Stored data entries:
☆ ☆ ☆ ☆ ☆ ☆ ☆

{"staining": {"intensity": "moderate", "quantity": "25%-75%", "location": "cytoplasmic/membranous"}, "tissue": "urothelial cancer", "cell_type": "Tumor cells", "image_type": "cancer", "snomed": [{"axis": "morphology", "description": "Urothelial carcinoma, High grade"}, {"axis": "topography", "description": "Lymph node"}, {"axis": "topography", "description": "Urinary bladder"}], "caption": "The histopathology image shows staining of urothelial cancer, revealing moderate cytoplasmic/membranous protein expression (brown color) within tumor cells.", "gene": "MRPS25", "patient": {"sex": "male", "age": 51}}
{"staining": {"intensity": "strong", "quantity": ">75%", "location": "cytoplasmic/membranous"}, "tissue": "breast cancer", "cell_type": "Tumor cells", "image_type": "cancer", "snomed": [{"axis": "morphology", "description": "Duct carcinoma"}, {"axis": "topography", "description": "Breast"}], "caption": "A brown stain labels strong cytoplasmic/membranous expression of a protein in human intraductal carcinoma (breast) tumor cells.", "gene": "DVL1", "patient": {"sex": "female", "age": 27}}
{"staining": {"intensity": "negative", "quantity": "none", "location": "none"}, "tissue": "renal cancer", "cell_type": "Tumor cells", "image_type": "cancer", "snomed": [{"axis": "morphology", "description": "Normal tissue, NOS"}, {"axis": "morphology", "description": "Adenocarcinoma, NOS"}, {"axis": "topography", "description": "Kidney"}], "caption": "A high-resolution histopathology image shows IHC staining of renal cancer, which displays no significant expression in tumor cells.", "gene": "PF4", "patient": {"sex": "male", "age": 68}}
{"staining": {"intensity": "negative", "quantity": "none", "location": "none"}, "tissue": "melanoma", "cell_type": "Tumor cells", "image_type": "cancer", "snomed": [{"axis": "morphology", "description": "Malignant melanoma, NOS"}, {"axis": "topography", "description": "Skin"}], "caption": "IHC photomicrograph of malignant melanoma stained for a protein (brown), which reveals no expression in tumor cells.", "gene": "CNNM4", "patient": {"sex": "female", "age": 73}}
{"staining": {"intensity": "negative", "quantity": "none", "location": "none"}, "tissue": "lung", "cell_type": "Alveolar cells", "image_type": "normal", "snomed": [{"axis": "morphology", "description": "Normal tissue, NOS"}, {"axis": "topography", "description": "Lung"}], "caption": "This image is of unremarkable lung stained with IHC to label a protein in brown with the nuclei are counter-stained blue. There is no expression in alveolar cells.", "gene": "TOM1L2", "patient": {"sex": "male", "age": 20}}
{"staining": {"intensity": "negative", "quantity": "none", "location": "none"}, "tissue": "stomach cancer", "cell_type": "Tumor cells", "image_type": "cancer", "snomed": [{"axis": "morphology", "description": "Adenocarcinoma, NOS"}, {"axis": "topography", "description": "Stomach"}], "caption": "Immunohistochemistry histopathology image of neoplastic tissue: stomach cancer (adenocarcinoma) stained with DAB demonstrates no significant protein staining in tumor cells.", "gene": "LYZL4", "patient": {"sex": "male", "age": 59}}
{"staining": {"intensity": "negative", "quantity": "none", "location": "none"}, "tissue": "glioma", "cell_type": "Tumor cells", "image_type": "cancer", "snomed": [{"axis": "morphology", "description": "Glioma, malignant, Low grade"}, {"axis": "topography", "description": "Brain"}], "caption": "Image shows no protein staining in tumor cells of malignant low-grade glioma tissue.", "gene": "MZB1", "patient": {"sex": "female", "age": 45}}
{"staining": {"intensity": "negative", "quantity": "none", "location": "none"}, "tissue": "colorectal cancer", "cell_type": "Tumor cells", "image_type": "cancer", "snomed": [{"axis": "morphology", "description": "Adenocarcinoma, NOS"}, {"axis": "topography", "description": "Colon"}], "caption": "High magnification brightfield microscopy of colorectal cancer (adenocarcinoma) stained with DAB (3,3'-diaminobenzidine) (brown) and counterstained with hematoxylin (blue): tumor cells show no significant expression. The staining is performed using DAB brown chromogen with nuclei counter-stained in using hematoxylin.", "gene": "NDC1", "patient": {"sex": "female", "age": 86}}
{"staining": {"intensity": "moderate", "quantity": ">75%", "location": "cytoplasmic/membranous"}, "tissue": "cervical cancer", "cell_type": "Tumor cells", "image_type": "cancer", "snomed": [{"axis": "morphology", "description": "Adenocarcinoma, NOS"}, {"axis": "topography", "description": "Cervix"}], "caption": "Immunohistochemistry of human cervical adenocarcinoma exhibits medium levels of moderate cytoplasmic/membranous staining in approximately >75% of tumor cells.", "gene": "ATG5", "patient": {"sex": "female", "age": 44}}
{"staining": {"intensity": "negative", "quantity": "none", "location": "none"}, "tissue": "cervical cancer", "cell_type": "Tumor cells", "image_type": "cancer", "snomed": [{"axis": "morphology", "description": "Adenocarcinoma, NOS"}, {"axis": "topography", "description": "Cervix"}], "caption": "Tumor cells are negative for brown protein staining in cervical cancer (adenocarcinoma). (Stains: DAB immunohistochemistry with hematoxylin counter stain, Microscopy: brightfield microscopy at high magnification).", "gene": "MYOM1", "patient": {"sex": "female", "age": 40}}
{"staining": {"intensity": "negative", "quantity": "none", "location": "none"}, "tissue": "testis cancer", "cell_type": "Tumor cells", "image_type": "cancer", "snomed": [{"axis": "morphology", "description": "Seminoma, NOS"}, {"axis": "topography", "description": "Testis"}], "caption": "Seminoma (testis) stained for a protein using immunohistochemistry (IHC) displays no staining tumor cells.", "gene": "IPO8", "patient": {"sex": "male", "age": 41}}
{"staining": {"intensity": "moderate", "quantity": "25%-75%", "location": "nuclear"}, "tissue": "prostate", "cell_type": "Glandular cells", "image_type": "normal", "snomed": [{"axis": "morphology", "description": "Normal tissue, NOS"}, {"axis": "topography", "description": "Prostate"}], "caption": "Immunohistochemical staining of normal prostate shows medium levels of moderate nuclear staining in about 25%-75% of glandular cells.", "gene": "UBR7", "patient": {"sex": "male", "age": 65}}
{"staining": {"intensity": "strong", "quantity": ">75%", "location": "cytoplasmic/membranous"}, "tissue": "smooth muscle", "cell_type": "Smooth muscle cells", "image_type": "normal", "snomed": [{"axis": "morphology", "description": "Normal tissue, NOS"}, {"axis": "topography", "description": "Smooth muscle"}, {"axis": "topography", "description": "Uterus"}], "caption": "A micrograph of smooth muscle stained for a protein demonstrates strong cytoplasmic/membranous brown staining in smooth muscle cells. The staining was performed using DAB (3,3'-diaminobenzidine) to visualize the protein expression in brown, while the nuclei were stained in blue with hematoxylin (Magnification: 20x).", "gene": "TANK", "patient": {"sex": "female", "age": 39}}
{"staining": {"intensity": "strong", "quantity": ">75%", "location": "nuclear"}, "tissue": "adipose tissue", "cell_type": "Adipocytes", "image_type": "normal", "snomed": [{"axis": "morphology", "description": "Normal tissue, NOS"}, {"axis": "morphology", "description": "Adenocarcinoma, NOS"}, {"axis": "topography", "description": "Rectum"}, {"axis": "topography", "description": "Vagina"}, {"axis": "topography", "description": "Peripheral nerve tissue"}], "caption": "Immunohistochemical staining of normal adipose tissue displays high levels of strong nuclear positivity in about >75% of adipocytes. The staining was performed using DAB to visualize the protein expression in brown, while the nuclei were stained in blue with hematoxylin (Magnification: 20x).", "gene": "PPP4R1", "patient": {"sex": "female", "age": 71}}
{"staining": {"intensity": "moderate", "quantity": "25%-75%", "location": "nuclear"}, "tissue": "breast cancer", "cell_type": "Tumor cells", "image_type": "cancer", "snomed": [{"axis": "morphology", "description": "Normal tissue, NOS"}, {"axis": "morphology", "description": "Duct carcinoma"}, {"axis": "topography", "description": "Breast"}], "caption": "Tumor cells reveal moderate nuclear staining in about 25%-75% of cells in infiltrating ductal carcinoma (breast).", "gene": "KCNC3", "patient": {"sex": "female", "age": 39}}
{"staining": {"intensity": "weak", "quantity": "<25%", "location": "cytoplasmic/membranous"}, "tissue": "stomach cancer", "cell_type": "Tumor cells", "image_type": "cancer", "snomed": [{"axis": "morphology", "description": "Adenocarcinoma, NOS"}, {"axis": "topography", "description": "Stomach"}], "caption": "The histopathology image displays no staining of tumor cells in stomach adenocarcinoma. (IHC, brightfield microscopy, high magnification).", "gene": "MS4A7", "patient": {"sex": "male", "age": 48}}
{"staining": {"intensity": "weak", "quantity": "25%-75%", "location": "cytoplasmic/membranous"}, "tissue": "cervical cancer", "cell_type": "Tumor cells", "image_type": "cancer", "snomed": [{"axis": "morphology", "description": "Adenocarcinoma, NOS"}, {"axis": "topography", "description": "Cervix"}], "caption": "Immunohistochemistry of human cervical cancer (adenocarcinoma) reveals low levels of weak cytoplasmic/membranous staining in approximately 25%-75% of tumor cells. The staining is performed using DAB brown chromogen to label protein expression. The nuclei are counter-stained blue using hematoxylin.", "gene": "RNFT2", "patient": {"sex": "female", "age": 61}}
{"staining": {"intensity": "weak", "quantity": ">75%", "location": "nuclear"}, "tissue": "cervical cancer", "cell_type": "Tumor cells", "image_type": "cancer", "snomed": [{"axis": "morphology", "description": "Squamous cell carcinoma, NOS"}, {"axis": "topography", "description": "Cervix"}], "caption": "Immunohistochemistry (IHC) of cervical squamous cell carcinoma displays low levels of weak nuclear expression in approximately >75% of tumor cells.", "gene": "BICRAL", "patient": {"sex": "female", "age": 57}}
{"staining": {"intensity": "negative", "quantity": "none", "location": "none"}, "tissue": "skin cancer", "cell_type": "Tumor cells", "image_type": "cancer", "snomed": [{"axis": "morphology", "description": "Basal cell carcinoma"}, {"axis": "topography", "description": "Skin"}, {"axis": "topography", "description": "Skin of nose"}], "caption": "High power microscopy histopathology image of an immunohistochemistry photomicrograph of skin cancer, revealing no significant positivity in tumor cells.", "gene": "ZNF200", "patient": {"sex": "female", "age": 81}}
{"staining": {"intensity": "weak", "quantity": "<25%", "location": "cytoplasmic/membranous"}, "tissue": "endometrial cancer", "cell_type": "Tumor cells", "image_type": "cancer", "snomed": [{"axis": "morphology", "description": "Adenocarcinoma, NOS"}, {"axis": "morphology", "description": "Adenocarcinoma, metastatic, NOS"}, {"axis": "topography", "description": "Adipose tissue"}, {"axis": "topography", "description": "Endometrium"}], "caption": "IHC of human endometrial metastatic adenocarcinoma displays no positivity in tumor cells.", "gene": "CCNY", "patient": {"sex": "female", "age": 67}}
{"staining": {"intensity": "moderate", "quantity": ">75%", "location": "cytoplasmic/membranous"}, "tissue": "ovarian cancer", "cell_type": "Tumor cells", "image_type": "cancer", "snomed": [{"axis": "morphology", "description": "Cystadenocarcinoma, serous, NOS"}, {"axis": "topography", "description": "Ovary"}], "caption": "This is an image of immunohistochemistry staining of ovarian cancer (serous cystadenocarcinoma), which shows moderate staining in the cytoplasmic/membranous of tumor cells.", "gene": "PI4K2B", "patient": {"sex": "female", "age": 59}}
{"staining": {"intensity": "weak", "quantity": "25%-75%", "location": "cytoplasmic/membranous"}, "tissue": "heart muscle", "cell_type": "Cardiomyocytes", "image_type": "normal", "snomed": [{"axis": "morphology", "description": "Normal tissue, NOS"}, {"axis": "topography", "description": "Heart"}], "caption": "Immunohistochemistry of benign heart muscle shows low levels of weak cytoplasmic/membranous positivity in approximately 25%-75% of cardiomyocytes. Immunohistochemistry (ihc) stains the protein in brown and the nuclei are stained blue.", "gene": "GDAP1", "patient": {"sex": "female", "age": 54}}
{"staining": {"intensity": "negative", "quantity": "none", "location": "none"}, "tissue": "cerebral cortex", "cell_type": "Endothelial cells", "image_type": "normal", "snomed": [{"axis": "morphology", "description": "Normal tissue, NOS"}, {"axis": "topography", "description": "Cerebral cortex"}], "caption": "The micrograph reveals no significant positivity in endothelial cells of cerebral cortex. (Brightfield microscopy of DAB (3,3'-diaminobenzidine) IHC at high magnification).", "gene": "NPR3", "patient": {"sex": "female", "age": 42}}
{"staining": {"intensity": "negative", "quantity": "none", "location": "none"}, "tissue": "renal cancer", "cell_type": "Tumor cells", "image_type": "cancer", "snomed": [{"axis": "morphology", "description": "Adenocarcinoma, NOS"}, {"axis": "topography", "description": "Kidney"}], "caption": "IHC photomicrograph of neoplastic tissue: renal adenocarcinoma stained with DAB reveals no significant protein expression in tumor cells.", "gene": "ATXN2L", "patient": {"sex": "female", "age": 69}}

☆ ☆ ☆ ☆ ☆ ☆ ☆

TASK INSTRUCTIONS:
Using the data above, reproduce exactly the lines from the line that contains "photomicrograph of malignant" through the line that contains "image of neoplastic", including both.

WRITTEN RESPONSE:
{"staining": {"intensity": "negative", "quantity": "none", "location": "none"}, "tissue": "melanoma", "cell_type": "Tumor cells", "image_type": "cancer", "snomed": [{"axis": "morphology", "description": "Malignant melanoma, NOS"}, {"axis": "topography", "description": "Skin"}], "caption": "IHC photomicrograph of malignant melanoma stained for a protein (brown), which reveals no expression in tumor cells.", "gene": "CNNM4", "patient": {"sex": "female", "age": 73}}
{"staining": {"intensity": "negative", "quantity": "none", "location": "none"}, "tissue": "lung", "cell_type": "Alveolar cells", "image_type": "normal", "snomed": [{"axis": "morphology", "description": "Normal tissue, NOS"}, {"axis": "topography", "description": "Lung"}], "caption": "This image is of unremarkable lung stained with IHC to label a protein in brown with the nuclei are counter-stained blue. There is no expression in alveolar cells.", "gene": "TOM1L2", "patient": {"sex": "male", "age": 20}}
{"staining": {"intensity": "negative", "quantity": "none", "location": "none"}, "tissue": "stomach cancer", "cell_type": "Tumor cells", "image_type": "cancer", "snomed": [{"axis": "morphology", "description": "Adenocarcinoma, NOS"}, {"axis": "topography", "description": "Stomach"}], "caption": "Immunohistochemistry histopathology image of neoplastic tissue: stomach cancer (adenocarcinoma) stained with DAB demonstrates no significant protein staining in tumor cells.", "gene": "LYZL4", "patient": {"sex": "male", "age": 59}}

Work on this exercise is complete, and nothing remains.